#### QUESTIONS TO ANSWER
1. Reproduce the passage of the Aunt Irène piece from "I'm all for" up to and including "and chia seeds.", word for word.
2. Write what comes next in the piece about Aunt Irène, picking up after its final sentence.

#### STUDY TEXT
********************

The Transfiguration of Aunt Irène


I'm all for cheese. Cheese, if you ask me, can be eaten any time of the day. Above my son's favorite: A ripe brie on dark grain bread with yellow peppers, tomatoes, and chia seeds.

Some people die suddenly. Others fade away slowly. 

Aunt Irène didn’t really die at all.

Not in the proper sense of the word anyway. Of course the doctor declared her dead when her heart stopped beating. But as Aunt Irène herself would’ve said:
“What’s a heart? Nothing but a muscle. A clenched fist of a muscle.”

And wasn’t she somehow more than that?

Aunt Irène was one of the most different persons I’ve ever met. I don’t know what word to use to describe her but “different”. She looked different, for sure, but she was different too. I suppose one could call her “crazy”. She laughed loudly in church and had to be ushered out, she peed in flowerpots on the days when she didn’t feel like leaving her room, and she loved dead men. All of that I’ve written about. At the same time, she was a most generous woman. She was curious and always wanted to learn new things. She was kind, fascinating, and fun to be around.

********************

[Source records]
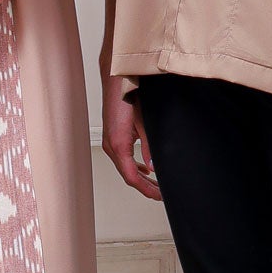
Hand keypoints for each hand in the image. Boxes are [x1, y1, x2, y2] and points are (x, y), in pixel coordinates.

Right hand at [102, 76, 160, 200]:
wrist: (117, 77)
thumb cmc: (128, 94)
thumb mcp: (145, 123)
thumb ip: (149, 147)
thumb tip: (153, 166)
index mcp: (119, 144)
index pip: (132, 176)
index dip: (146, 189)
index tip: (159, 195)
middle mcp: (112, 145)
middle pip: (128, 175)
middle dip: (145, 186)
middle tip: (161, 193)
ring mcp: (110, 141)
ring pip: (125, 167)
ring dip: (140, 177)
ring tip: (156, 184)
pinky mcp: (113, 135)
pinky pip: (123, 157)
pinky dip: (134, 166)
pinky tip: (145, 166)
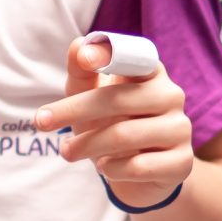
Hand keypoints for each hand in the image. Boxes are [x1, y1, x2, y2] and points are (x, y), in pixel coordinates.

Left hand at [35, 37, 193, 207]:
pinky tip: (105, 167)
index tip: (84, 60)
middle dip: (73, 111)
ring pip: (124, 135)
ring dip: (86, 145)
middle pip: (118, 99)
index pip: (134, 56)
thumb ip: (82, 68)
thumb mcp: (88, 94)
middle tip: (40, 122)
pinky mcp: (182, 163)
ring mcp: (180, 129)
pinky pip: (139, 166)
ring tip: (67, 151)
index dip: (111, 54)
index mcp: (150, 71)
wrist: (138, 174)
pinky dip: (111, 168)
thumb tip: (79, 47)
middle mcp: (171, 95)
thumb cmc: (108, 123)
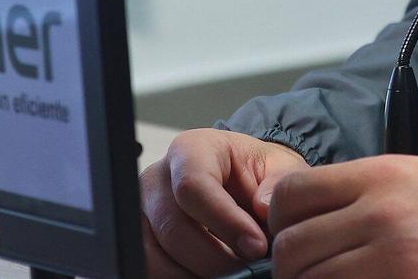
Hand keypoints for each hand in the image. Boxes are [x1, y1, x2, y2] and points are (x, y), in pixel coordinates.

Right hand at [141, 128, 308, 277]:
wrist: (241, 185)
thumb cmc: (255, 174)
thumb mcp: (278, 167)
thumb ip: (279, 181)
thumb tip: (264, 205)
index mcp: (190, 150)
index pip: (193, 186)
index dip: (225, 221)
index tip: (256, 246)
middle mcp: (157, 178)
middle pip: (173, 228)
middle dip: (214, 257)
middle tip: (247, 266)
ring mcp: (143, 212)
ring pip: (156, 255)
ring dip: (196, 272)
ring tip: (231, 271)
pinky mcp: (139, 240)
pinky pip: (150, 269)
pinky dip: (180, 278)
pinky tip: (208, 274)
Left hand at [265, 156, 417, 278]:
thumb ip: (365, 189)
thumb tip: (309, 208)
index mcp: (382, 176)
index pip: (292, 195)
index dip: (280, 218)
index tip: (290, 231)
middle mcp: (381, 217)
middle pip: (292, 249)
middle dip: (292, 264)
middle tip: (308, 268)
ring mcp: (392, 264)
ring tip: (333, 278)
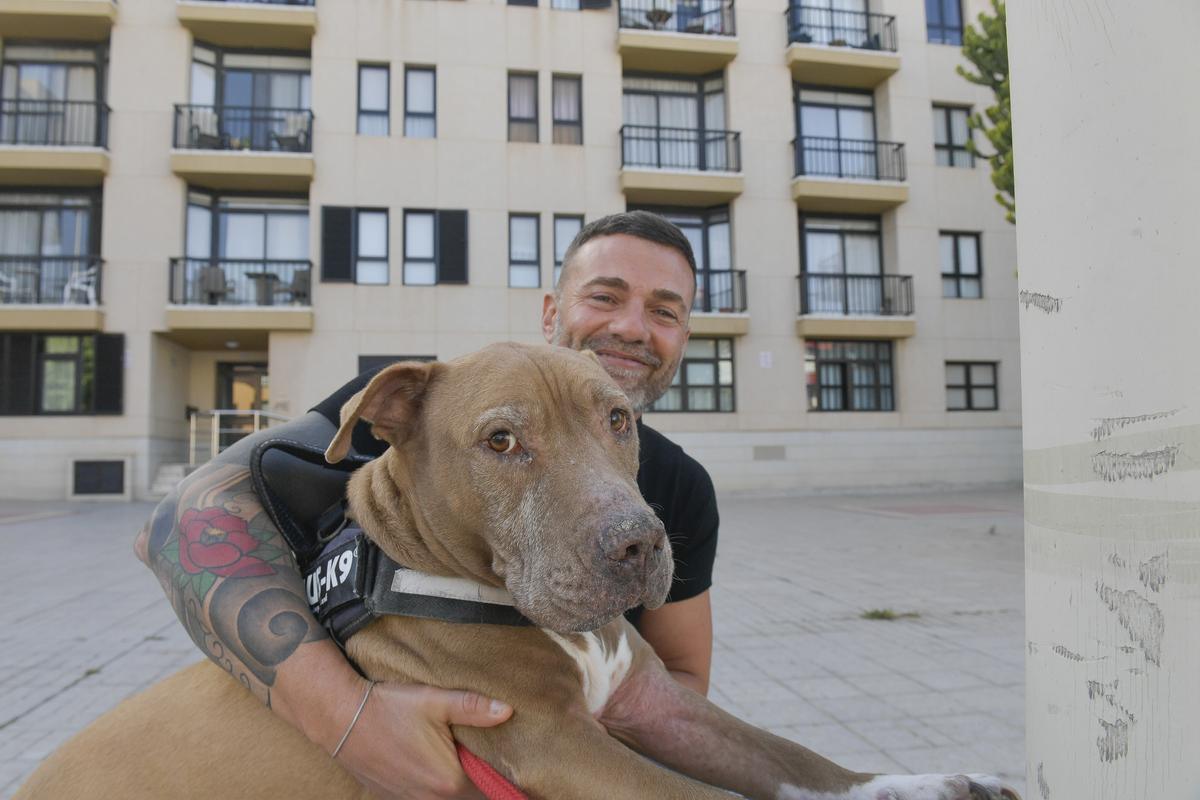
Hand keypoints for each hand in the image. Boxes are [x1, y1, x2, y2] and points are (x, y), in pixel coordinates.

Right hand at [335, 679, 512, 799]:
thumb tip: (507, 711)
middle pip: (468, 792)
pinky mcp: (392, 797)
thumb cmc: (390, 708)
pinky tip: (424, 759)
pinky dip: (429, 783)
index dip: (495, 767)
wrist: (341, 718)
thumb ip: (473, 708)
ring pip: (444, 796)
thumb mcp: (435, 701)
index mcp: (449, 780)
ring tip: (448, 751)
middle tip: (471, 746)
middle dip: (473, 772)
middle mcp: (430, 799)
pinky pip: (422, 796)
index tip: (497, 750)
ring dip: (450, 779)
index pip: (488, 783)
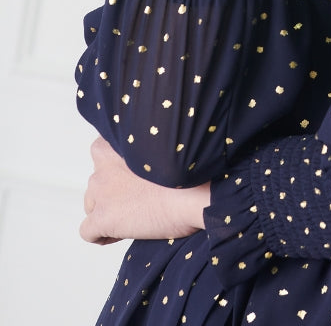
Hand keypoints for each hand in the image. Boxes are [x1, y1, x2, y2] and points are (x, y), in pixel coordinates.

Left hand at [80, 136, 209, 245]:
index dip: (117, 169)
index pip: (101, 153)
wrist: (195, 192)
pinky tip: (124, 233)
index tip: (135, 178)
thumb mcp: (160, 149)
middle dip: (113, 193)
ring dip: (108, 212)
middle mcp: (102, 165)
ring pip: (91, 206)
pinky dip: (103, 235)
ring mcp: (100, 192)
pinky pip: (88, 232)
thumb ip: (140, 153)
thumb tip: (136, 171)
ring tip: (136, 216)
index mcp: (117, 143)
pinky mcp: (102, 218)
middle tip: (139, 199)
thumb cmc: (186, 172)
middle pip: (97, 183)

********************

#### RESULTS
1.
I'm all for cheese. Cheese, if you ask me, can be eaten any time of the day. Above my son's favorite: A ripe brie on dark grain bread with yellow peppers, tomatoes, and chia seeds.

2.
When she died, we all had this feeling – this sensation – that she didn’t actually die but merely transformed into something else.

My adopted French family lived in a very small town called Toul in the north-eastern region of France. It’s not a very exciting town. It’s a sleepy place. A day would be dull as dull can be when suddenly Aunt Irène would decide to take a walk in her peacock-colored frock and her purple heels and her turban. You’d see her, a most glorious vision, coming out of the pâtisserie on Rue Docteur Chapuis heading for the fountain at Place des Trois Évêchés. And the sun hit the rooftops just so, and the sky was lavender and pink. And suddenly it would be dull no more.

It was the summer of peaches. An abundance of peaches everywhere. There was always a bucket full of them in the garden by the hammock. Maman had washed them; we’d just reach down and grab one. They were mostly red and so ripe they threatened to come apart by the slightest touch. The juice from those peaches splashed everywhere, on our hands, on the hammock, and on our clothes. We laughed at that. And I said:
“How come in French the word for peach is the same as the word for fishing?”
But I can’t remember if anyone explained it to me.

And Aunt Irène threatened to come apart also and nobody could explain her either.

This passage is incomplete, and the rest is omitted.